On 07/31/2018 07:04 PM, Andrey Ryabinin wrote:
>> Somewhat offtopic, but I can't understand how SLAB_TYPESAFE_BY_RCU
>> slabs can be useful without ctors or at least memset(0). Objects in
>> such slabs need to be type-stable, but I can't understand how it's
>> possible to establish type stability without a ctor... Are these bugs?
> 
> Yeah, I puzzled by this too. However, I think it's hard but possible to make 
> it work, at least in theory.
> There must be an initializer, which consists of two parts:
> a) initilize objects fields
> b) expose object to the world (add it to list or something like that)
> 
> (a) part must somehow to be ok to race with another cpu which might already 
> use the object.
> (b) part must must use e.g. barriers to make sure that racy users will see 
> previously inilized fields.
> Racy users must have parring barrier of course.
> 
> But it sound fishy, and very easy to fuck up. I won't be surprised if every 
> single one SLAB_TYPESAFE_BY_RCU user
> without ->ctor is bogus.

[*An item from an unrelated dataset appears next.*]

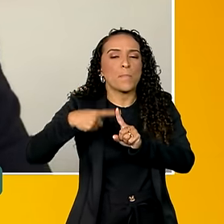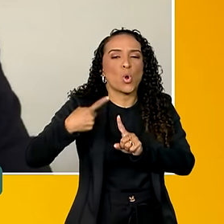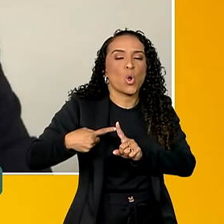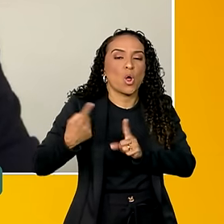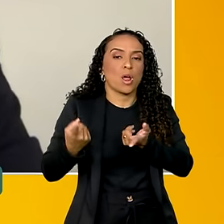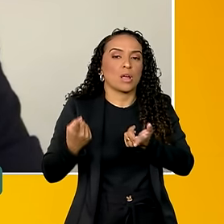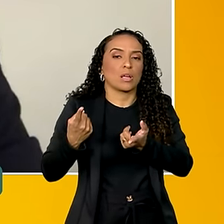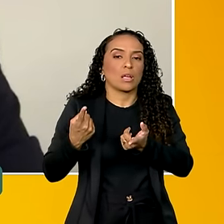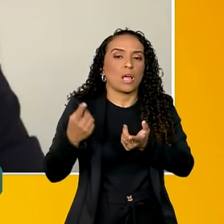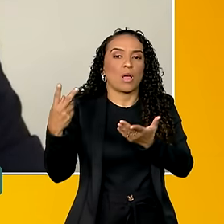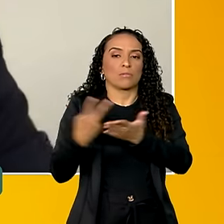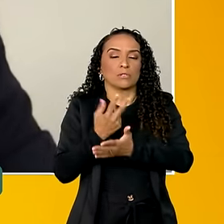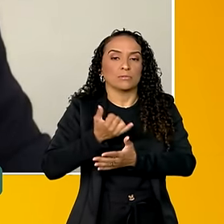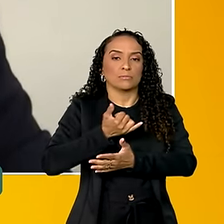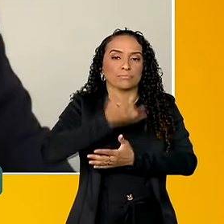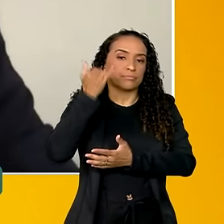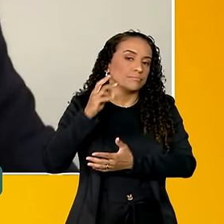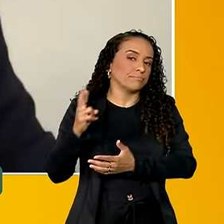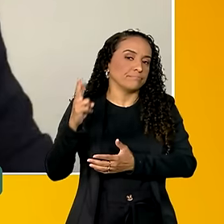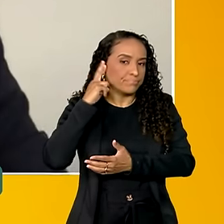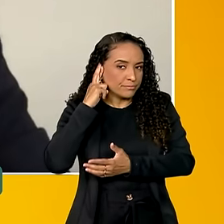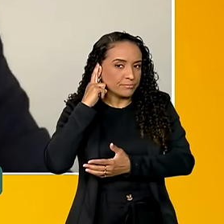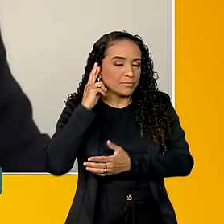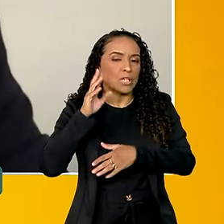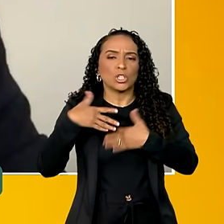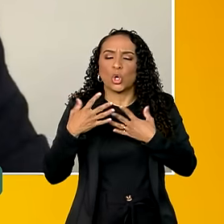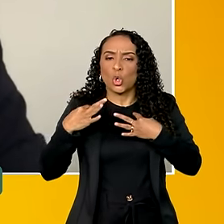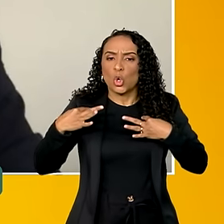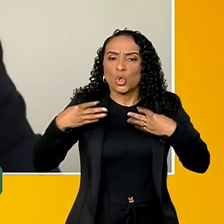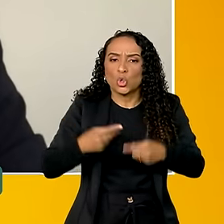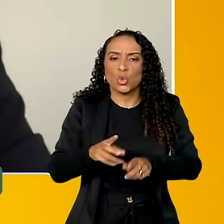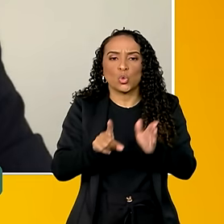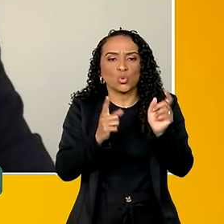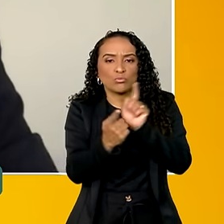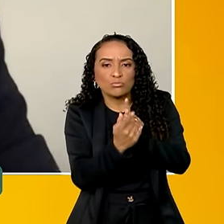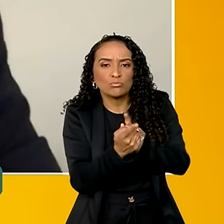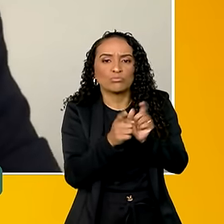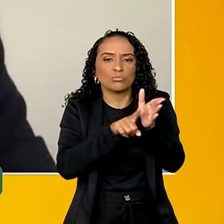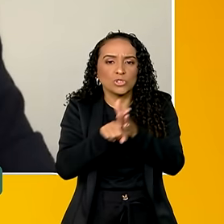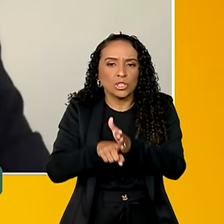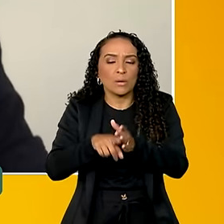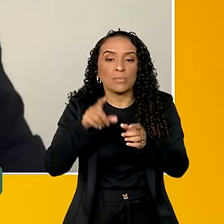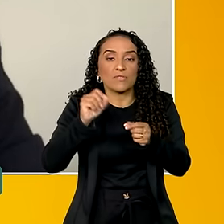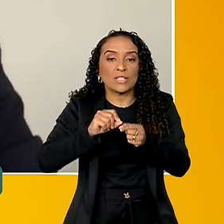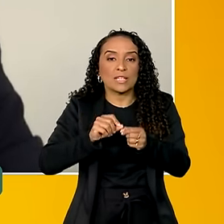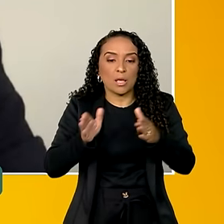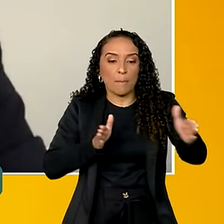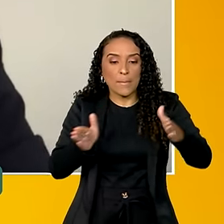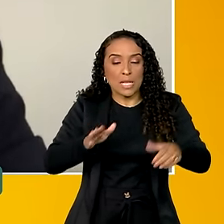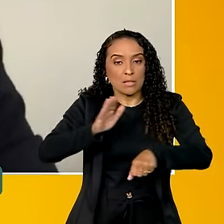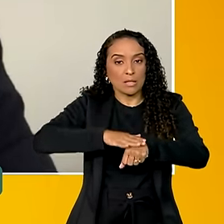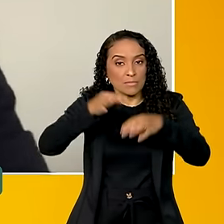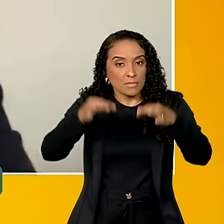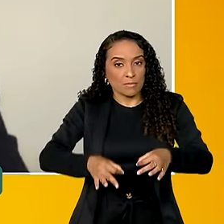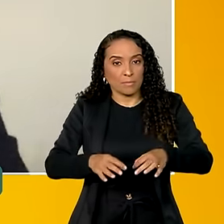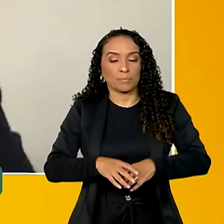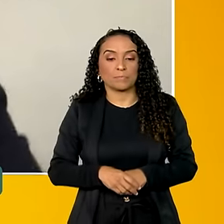levam à perda auditiva. Toda a consulta e o exame vai ter que ser feito em um determinado período de tempo.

It certainly would be better to convert those to use 
> ->ctor.
> 
> Such caches seems used by networking subsystem in proto_register():
> 
>               prot->slab = kmem_cache_create_usercopy(prot->name,
>                                       prot->obj_size, 0,
>                                       SLAB_HWCACHE_ALIGN | SLAB_ACCOUNT |
>                                       prot->slab_flags,
>                                       prot->useroffset, prot->usersize,
>                                       NULL);
> 
> And certain protocols specify SLAB_TYPESAFE_BY_RCU in ->slab_flags, such as:
> llc_proto, smc_proto, smc_proto6, tcp_prot, tcpv6_prot, dccp_v6_prot, 
> dccp_v4_prot.
> 
> 
> Also nf_conntrack_cachep, kernfs_node_cache, jbd2_journal_head_cache and 
> i915_request cache.
> 


[+CC maintainer of the relevant code.]

Guys, it seems that we have a lot of code using SLAB_TYPESAFE_BY_RCU cache 
without constructor.
I think it's nearly impossible to use that combination without having bugs.
It's either you don't really need the SLAB_TYPESAFE_BY_RCU, or you need to have 
a constructor in kmem_cache.

Could you guys, please, verify your code if it's really need SLAB_TYPSAFE or 
constructor?

E.g. the netlink code look extremely suspicious:

        /*
         * Do not use kmem_cache_zalloc(), as this cache uses
         * SLAB_TYPESAFE_BY_RCU.
         */
        ct = kmem_cache_alloc(nf_conntrack_cachep, gfp);
        if (ct == NULL)
                goto out;

        spin_lock_init(&ct->lock);

If nf_conntrack_cachep objects really used in rcu typesafe manner, than 'ct' 
returned by kmem_cache_alloc might still be
in use by another cpu. So we just reinitialize spin_lock used by someone else?